Now testing with decision tree.

In [17]:
from sklearn.tree import DecisionTreeClassifier
dt =  DecisionTreeClassifier()
dt.fit(X_train, y_train)
predictions['decision_tree'] = dt.predict(X_test)

Now testing with random forest.

In [18]:
from sklearn.ensemble import RandomForestClassifier
rf =  RandomForestClassifier()
rf.fit(X_train, y_train)
predictions['random_forest'] = rf.predict(X_test)

Now testing with support vector machine (SVM).

In [19]:
from sklearn.linear_model import SGDClassifier
svm =  SGDClassifier(
    loss='hinge', penalty='l2',
    alpha=1e-3, random_state=1337,
    max_iter=5, tol=None
)
svm.fit(X_train, y_train)
predictions['support_vector_machine'] = svm.predict(X_test)
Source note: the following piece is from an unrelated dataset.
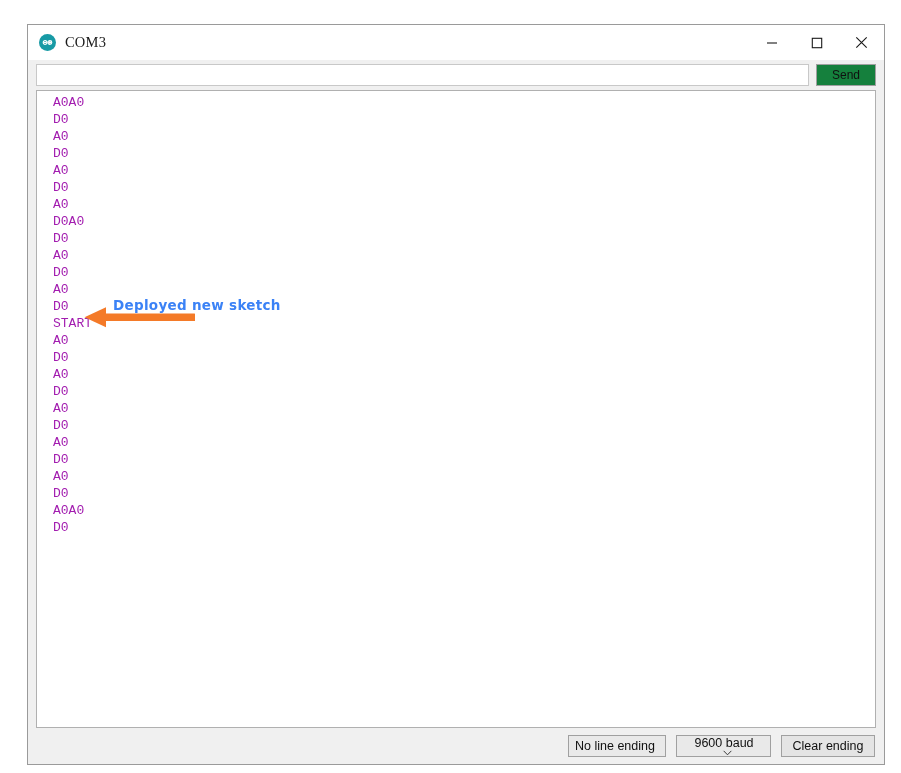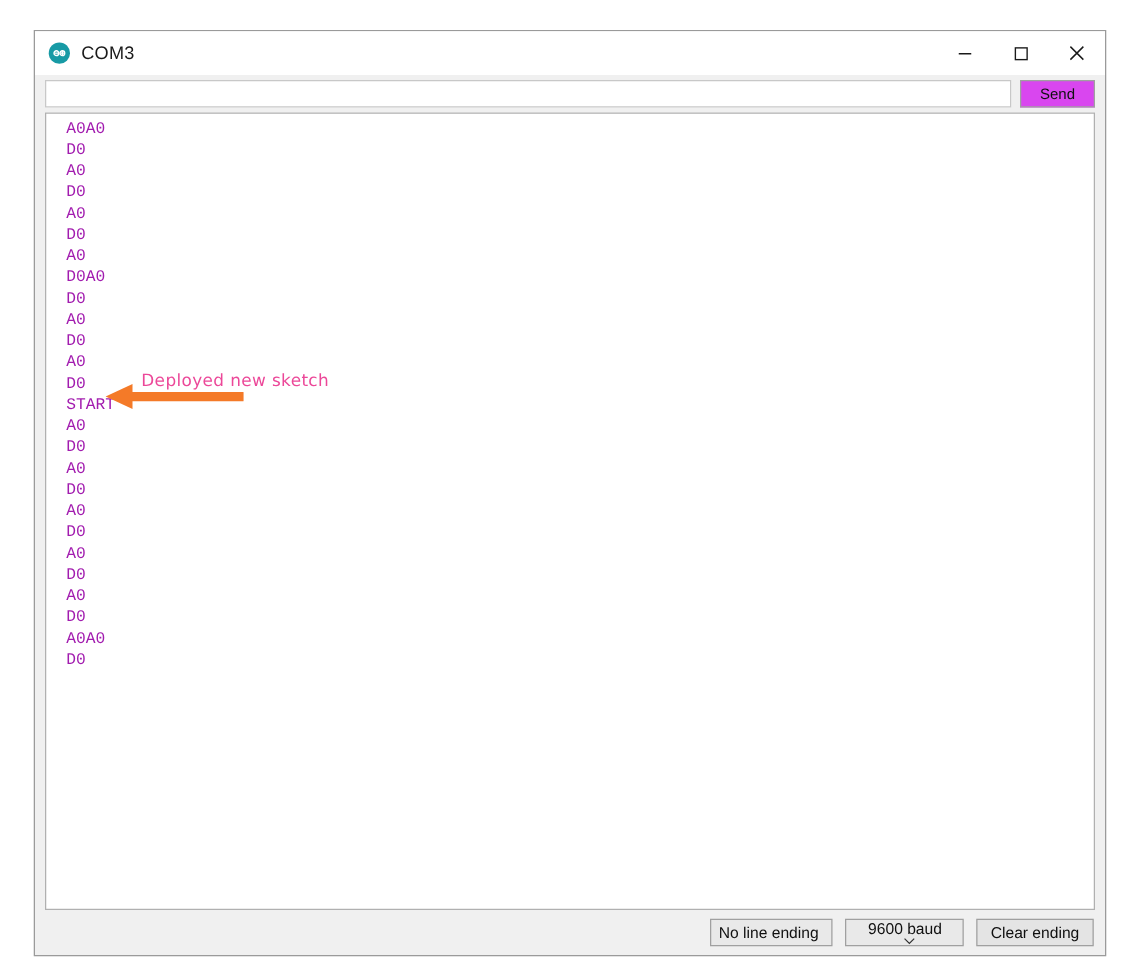"COM3" .window-title { font-family: none -> Liberation Serif, serif }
Calculating accuraccy, recall and f1 score of models

In [20]:
from sklearn.metrics import precision_recall_fscore_support

for model_name in predictions:
    print("Stats for", model_name)

    pred = predictions[model_name]
    precision, recall, f1, _ = precision_recall_fscore_support(y_test, pred, labels=[True, False])
    print("Precision:", precision)
    print("recall:", recall)
    print("f1:", f1)
    print("===============================================================")
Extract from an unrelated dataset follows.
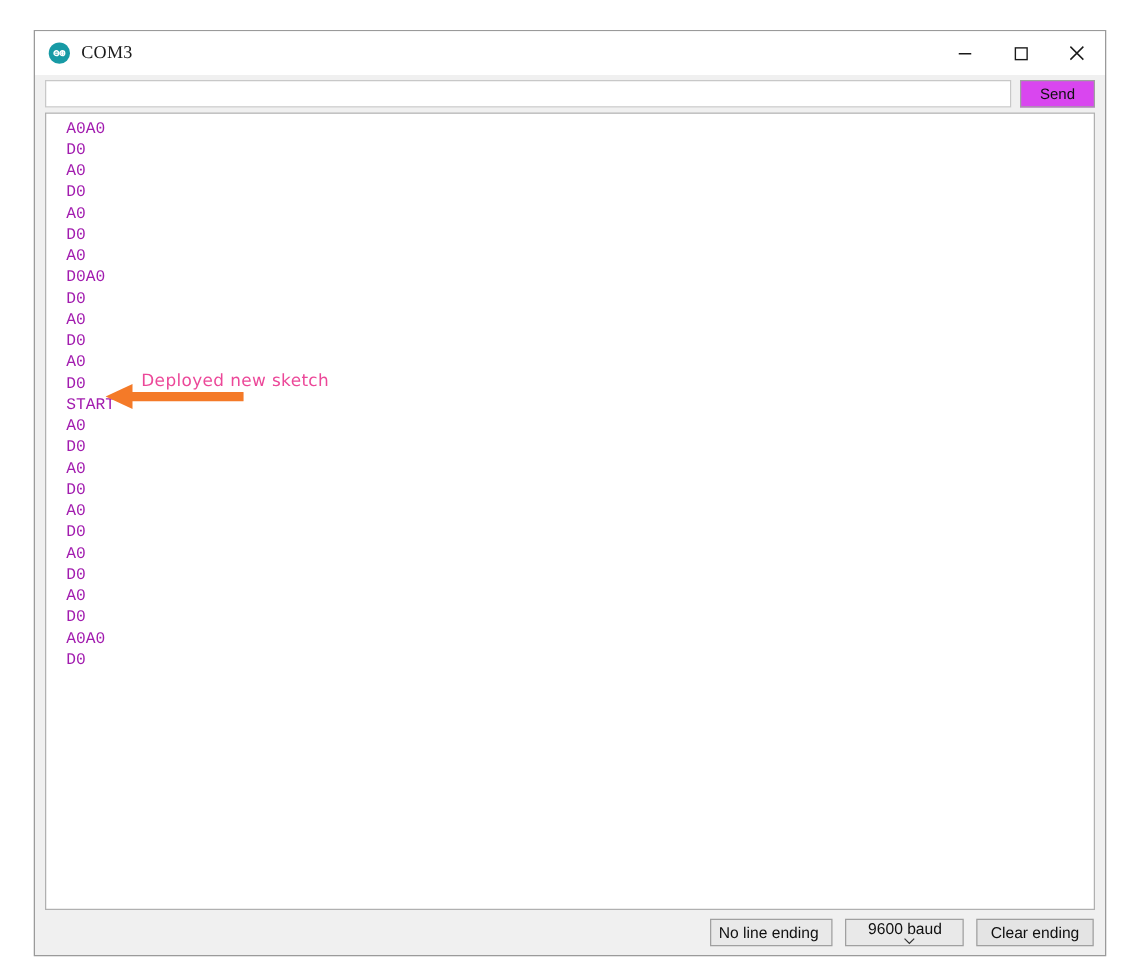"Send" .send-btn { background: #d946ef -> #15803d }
Stats for gaussian_naive_bayes
Precision: [0.68421053 0.91666667]
recall: [0.96296296 0.47826087]
f1: [0.8        0.62857143]
Stats for multinomial_naive_bayes
Precision: [0.63157895 0.75      ]
recall: [0.88888889 0.39130435]
f1: [0.73846154 0.51428571]
Stats for decision_tree
Precision: [0.92 0.84]
recall: [0.85185185 0.91304348]
f1: [0.88461538 0.875     ]
Stats for random_forest
Precision: [0.95454545 0.78571429]
recall: [0.77777778 0.95652174]
f1: [0.85714286 0.8627451 ]
Stats for support_vector_machine
Precision: [0.77419355 0.84210526]
recall: [0.88888889 0.69565217]
f1: [0.82758621 0.76190476]


Consideramos que para o nosso classificador, a precisão é mais relevante que o recall. Basicamente, a precisão é a capacidade do modelo de não marcar um exemplo negativo como positivo. E Recall é capacidade de classificar corretamente todos os exemplos positivos. Para um web-scrapper, deixar de marcar alguns sites corretos como tal não é uma perda tão grande, mas marcar sites incorretos, é.